A 2015 study by Zenger/Folkman, a leadership development consultancy, analyzed 360-degree feedback data on over 2,100 HR leaders. One of the most common strengths of the managers that were evaluated? Their ability to build positive relationships across their organizations. “[One of] their more positive items was being trusted and staying in touch with the issues and concerns of others,“ Zenger and Folkman wrote in an article for the Harvard Business Review. The HR leaders that they evaluated scored highly in this competency, which was also ranked as the one of the most important by their peers.

They Know How to Delegate

Most managers know that they can’t do everything themselves. They also see how important it is to have a hard-working group of individual contributors on their teams. But exceptional talent acquisition managers understand that delegating work isn’t always a simple task.

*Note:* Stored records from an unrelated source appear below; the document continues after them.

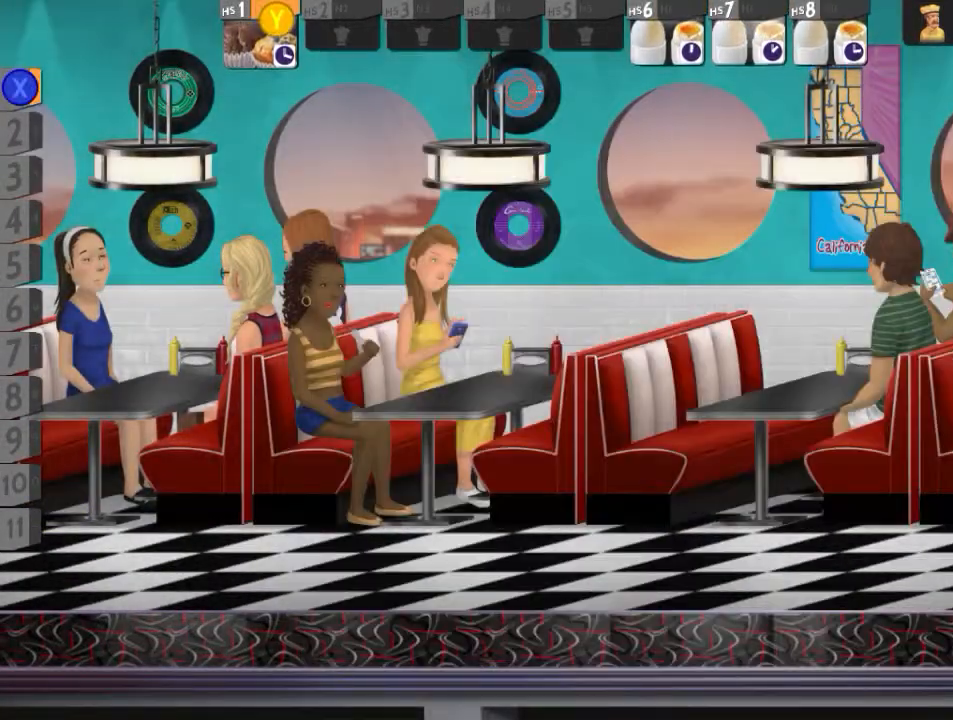
{"buttons": [], "events": [[184, "DPAD_RIGHT", "down"], [250, "DPAD_RIGHT", "up"]]}
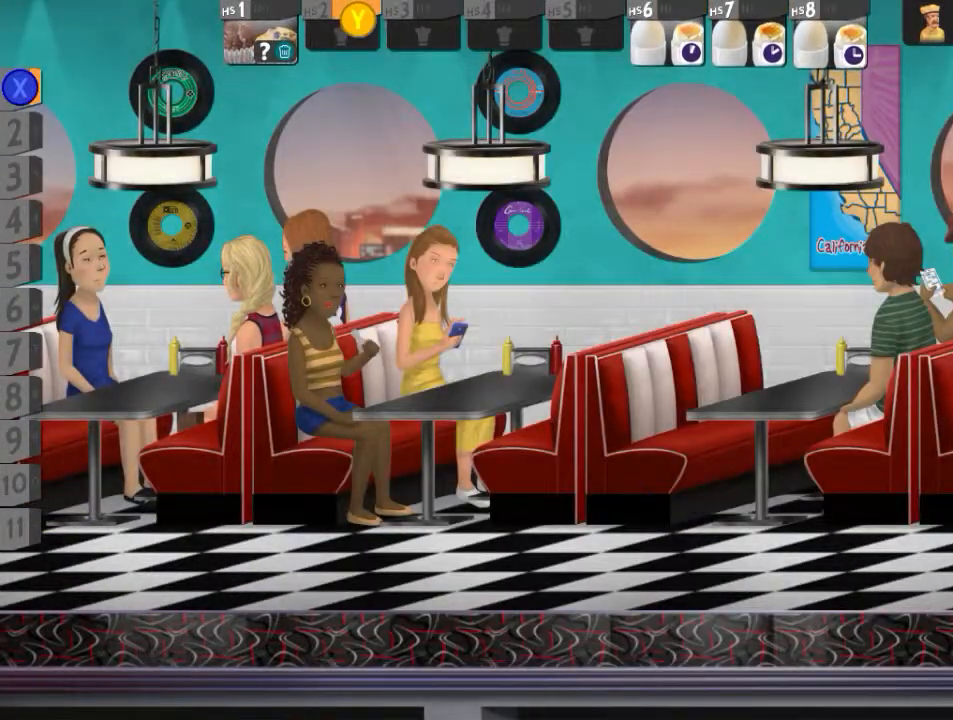
{"buttons": ["L2"], "events": [[283, "L2", "down"], [350, "X", "down"], [433, "X", "up"]]}
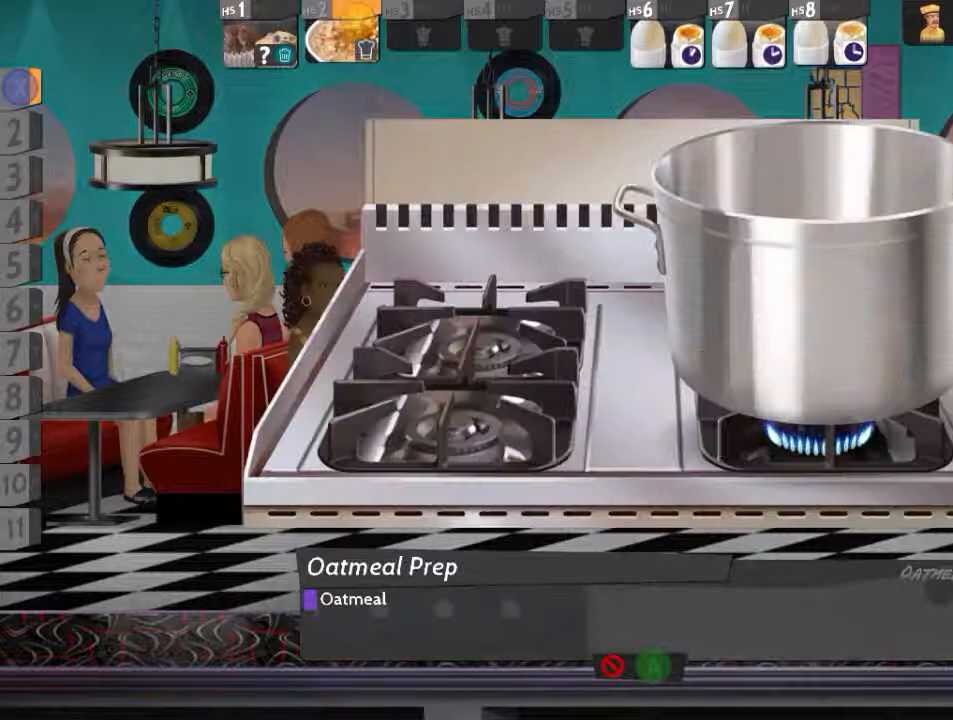
{"buttons": [], "events": [[84, "Y", "down"], [184, "Y", "up"], [367, "L2", "up"], [417, "A", "down"], [501, "A", "up"]]}
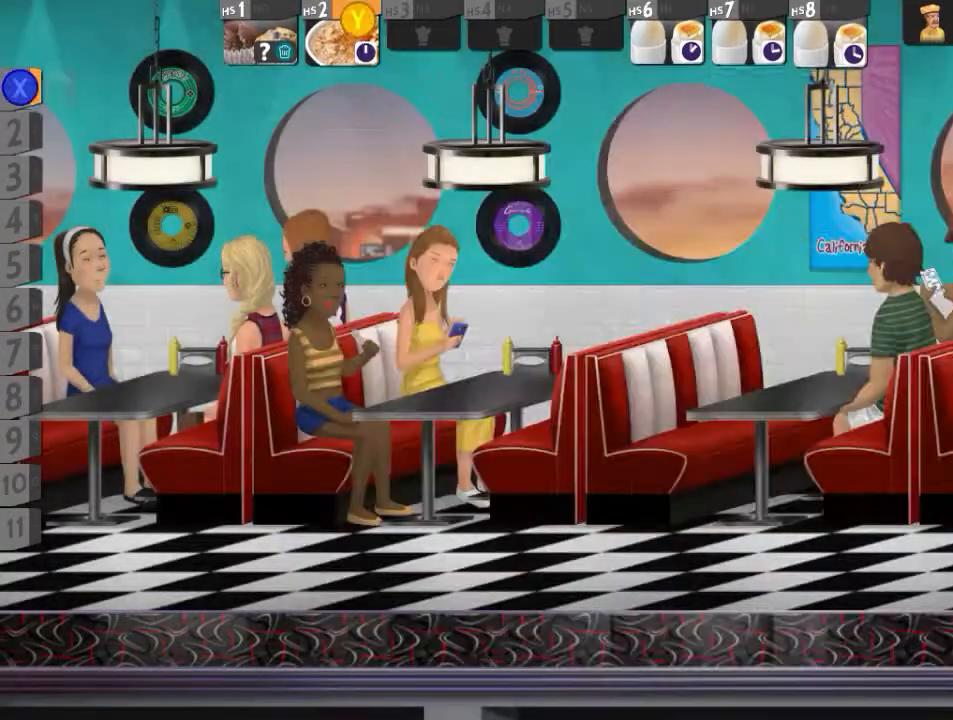
{"buttons": [], "events": [[66, "DPAD_RIGHT", "down"], [166, "DPAD_RIGHT", "up"], [183, "Y", "down"], [267, "Y", "up"], [400, "B", "down"], [467, "B", "up"]]}
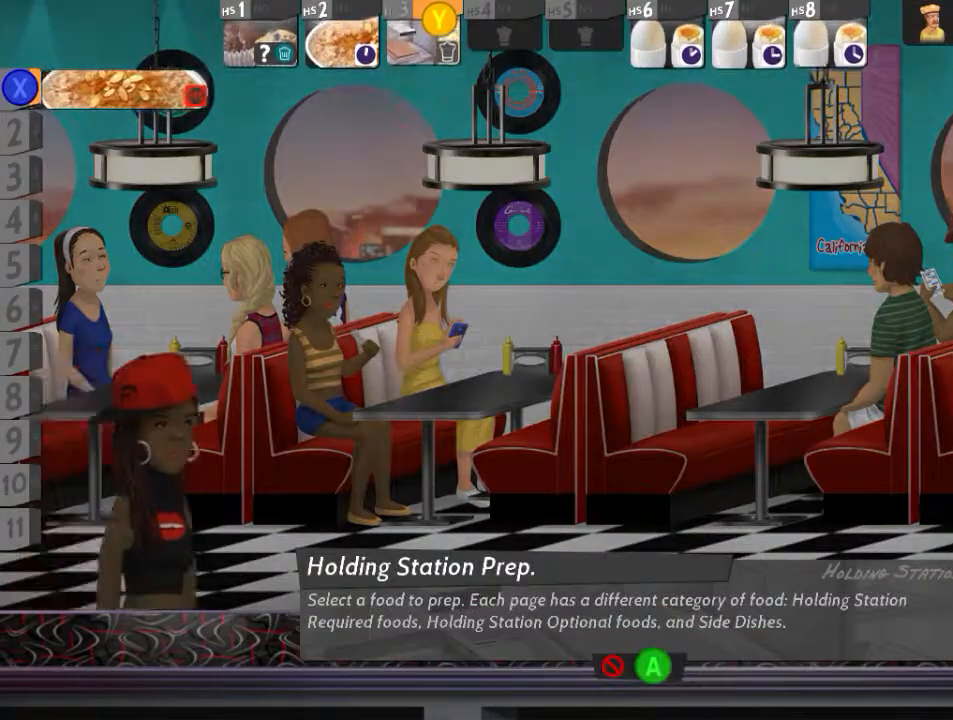
{"buttons": ["X", "Y", "L2"], "events": [[50, "L2", "down"], [100, "X", "down"], [100, "Y", "down"], [300, "X", "up"], [350, "X", "down"], [417, "X", "up"], [417, "Y", "up"], [467, "X", "down"], [467, "Y", "down"]]}
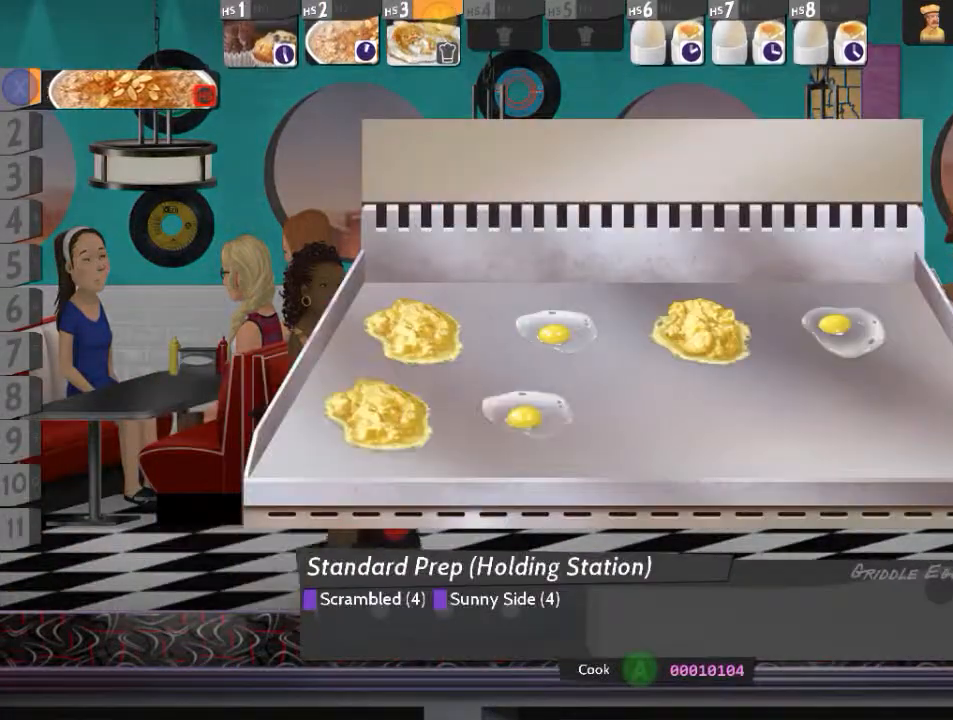
{"buttons": [], "events": [[33, "X", "up"], [50, "Y", "up"], [83, "Y", "down"], [100, "Y", "up"], [166, "Y", "down"], [183, "X", "down"], [267, "X", "up"], [283, "X", "down"], [350, "Y", "up"], [367, "X", "up"], [483, "L2", "up"]]}
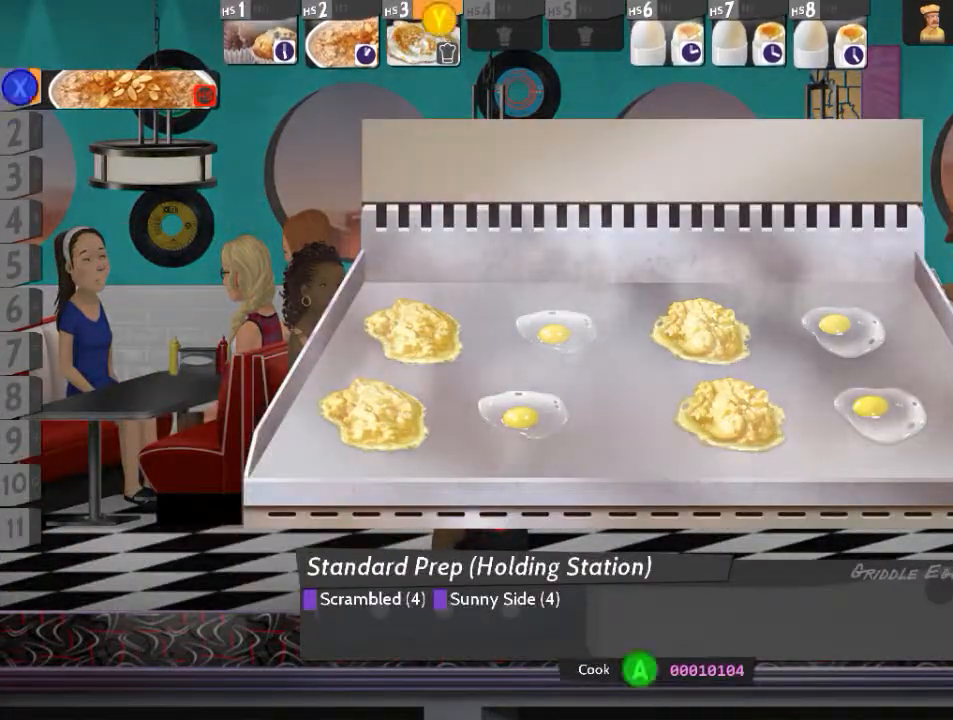
{"buttons": ["X", "L2"], "events": [[17, "A", "down"], [100, "A", "up"], [150, "DPAD_RIGHT", "down"], [250, "DPAD_RIGHT", "up"], [367, "L2", "down"], [467, "X", "down"]]}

Nate Masterson, HR Manager at Maple Holistics, tells us that delegating work to his team is a multifaceted process. “You need to think about how much work you’re delegating, what types of tasks you’re handing off, and ultimately who you’re trusting to get it done,” he adds.

Once you’ve done this exercise, do you have the green light to pass your least exciting projects onto your team? Not quite. “Delegating doesn’t mean handing out work to individuals to complete on your own,” Masterson says. “A good TA leader will know how to partner team members together to produce quality work.”

They Know When to Listen

Peter Nulty of Fortune Magazine once said, “Most captains of industry listen only sometimes, and they remain ordinary leaders. But a few, the great ones, never stop listening. That's how they get word before anyone else of unseen problems and opportunities.”

This quote is particularly relevant for talent acquisition leaders. In most cases, the key to growing from a good leader to great one is learning how to listen more actively. Lazlo Bock, CEO of Humu and former SVP of People at Google, has always said that it’s important to give employees a voice. Digging into Bock’s book on leadership, Liz Alton at ADP highlighted the key lessons that Google learned about a culture of freedom:

  • First, it’s important to trust that your team has good people with whom you can share sensitive information.
  • From there, employees need the flexibility to pursue projects that could influence important company decisions down the road.
  • Finally, allow your teams (not just developers) to work remotely.

Based on these takeaways, it’s obvious that listening means more than scheduling one-on-one meetings with all of your direct reports. To impact your company through hiring developers, your entire team needs to know that their feedback and contributions are being taken seriously—even if you don’t implement them immediately.